可眼前這位公子,非但沒有半分嫌棄,還把她那些糊裡糊塗的手感,一句一句說成了門清的道理。
周莽自己心裡也清楚這手藝的來歷。
前世出完任務,心亂的很,他就鑽進廚房,揉面,切菜,聽油在鍋里滋滋地響。
煙火氣一起,人就靜下來了。
做得多了,手藝比營里的炊事兵還硬。
「公子!」
她一把拉住周莽的手子,雙眼放光。
「公子跟我去廚房!您說的這個法子,我想試一試!」
「現在?」
「現在!」小翠不由分說,拉著他就走,「做壞了算我的!」
廚房裡,灶火正旺。
周莽看了看廚房裡的東西,只有一些面和肉,那豆腐是做不了了。
「材料不足豆腐沒法做,我給你下碗面吧。」
說著他挽起袖子上了灶,和面、醒面、揉面,手腕翻飛,一團面在他手裡服服帖帖。
小翠在旁邊看得入了神。
灶膛里的火光映著她的臉,方才在屋裡不覺得,此刻離得近了,周莽才發現這丫頭眉眼生得乾淨。
被火一烤,臉頰紅撲撲的,鼻尖上很快沁出細汗,隨著她踮腳的動作,鬢邊一縷碎發落下來,黏在腮邊。
「看好了。」周莽笑了笑抄起菜刀,刀光如雪片,一把青菜切得細如髮絲,「刀要快,手要穩,心要靜。」
真正的功夫在後面,寬湯寬水,旺火滾沸,麵條下鍋三起三落,撈出來過一遍涼,再回鍋裹上蔥油與醬汁。
最後一勺滾油「刺啦」一聲澆在蔥花上,香氣轟然炸開,半個院子都是香的。
小翠站在他身後,墊著腳看,看得脖子都酸了。
周莽把第二個麵團塞到她手裡。「你來。」
小翠學著他的樣子揉。揉得歪歪扭扭,麵團在案板上直打滑,急得她鼻尖冒汗。
「手腕僵了。」
周莽繞到她身後,很自然地俯下身,雙手包住她的手。
「掌心沉下去,指根發力,往前推,回來帶……對,就這樣。
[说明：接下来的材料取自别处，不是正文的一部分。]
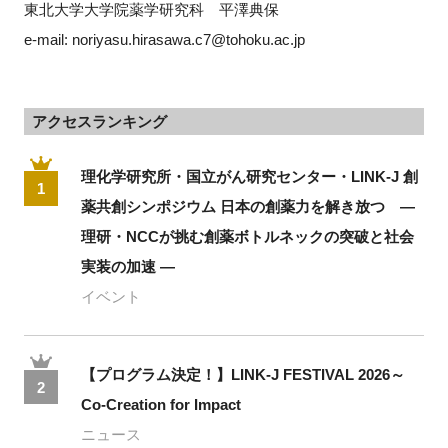
東北大学大学院薬学研究科　平澤典保
e-mail: noriyasu.hirasawa.c7@tohoku.ac.jp
アクセスランキング
理化学研究所・国立がん研究センター・LINK-J 創
1
薬共創シンポジウム 日本の創薬力を解き放つ ―
理研・NCCが挑む創薬ボトルネックの突破と社会
実装の加速 ―
イベント
【プログラム決定！】LINK-J FESTIVAL 2026～
2
Co-Creation for Impact
ニュース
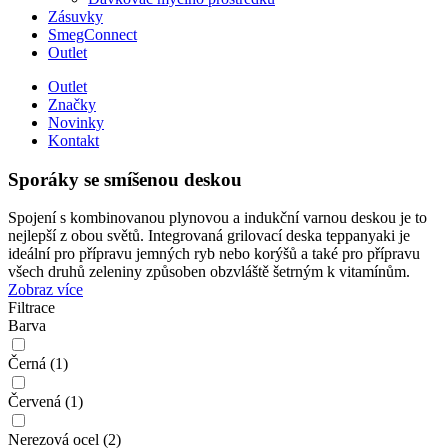
Zásuvky
SmegConnect
Outlet
Outlet
Značky
Novinky
Kontakt
Sporáky se smíšenou deskou
Spojení s kombinovanou plynovou a indukční varnou deskou je to
nejlepší z obou světů. Integrovaná grilovací deska teppanyaki je
ideální pro přípravu jemných ryb nebo korýšů a také pro přípravu
všech druhů zeleniny způsoben obzvláště šetrným k vitamínům.
Zobraz více
Filtrace
Barva
Černá (1)
Červená (1)
Nerezová ocel (2)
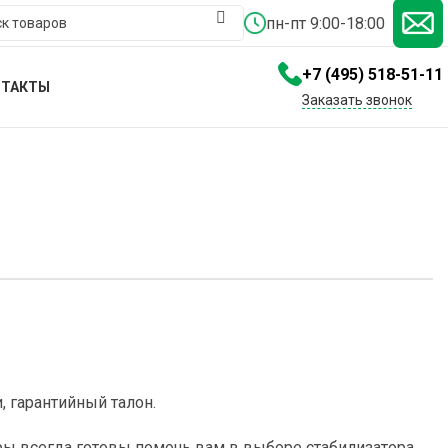
пн-пт 9:00-18:00
+7 (495) 518-51-11
НТАКТЫ
Заказать звонок
 гарантийный талон.
ры всегда готовы помочь вам в выборе стабилизатора,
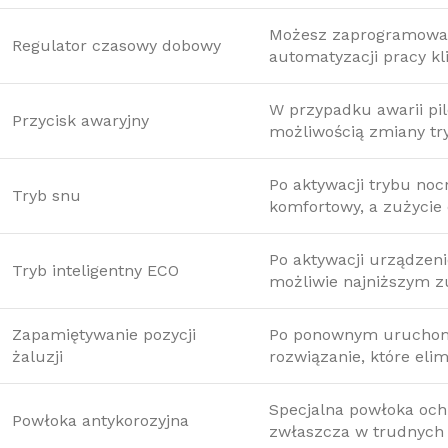
Możesz zaprogramować 
Regulator czasowy dobowy
automatyzacji pracy kl
W przypadku awarii pi
Przycisk awaryjny
możliwością zmiany tr
Po aktywacji trybu noc
Tryb snu
komfortowy, a zużycie 
Po aktywacji urządzeni
Tryb inteligentny ECO
możliwie najniższym zu
Zapamiętywanie pozycji
Po ponownym uruchomi
żaluzji
rozwiązanie, które eli
Specjalna powłoka och
Powłoka antykorozyjna
zwłaszcza w trudnych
」
小翠整個人僵住了,身子有些發軟。
周莽的胸膛幾乎貼著她的後背,隔著兩層被灶火烤得暖烘烘的衣料,能清晰地感覺到他呼吸的起伏。
他說話時低沉的嗓音,就落在她耳後三寸的地方,每一個字都像是貼著她的心口在說。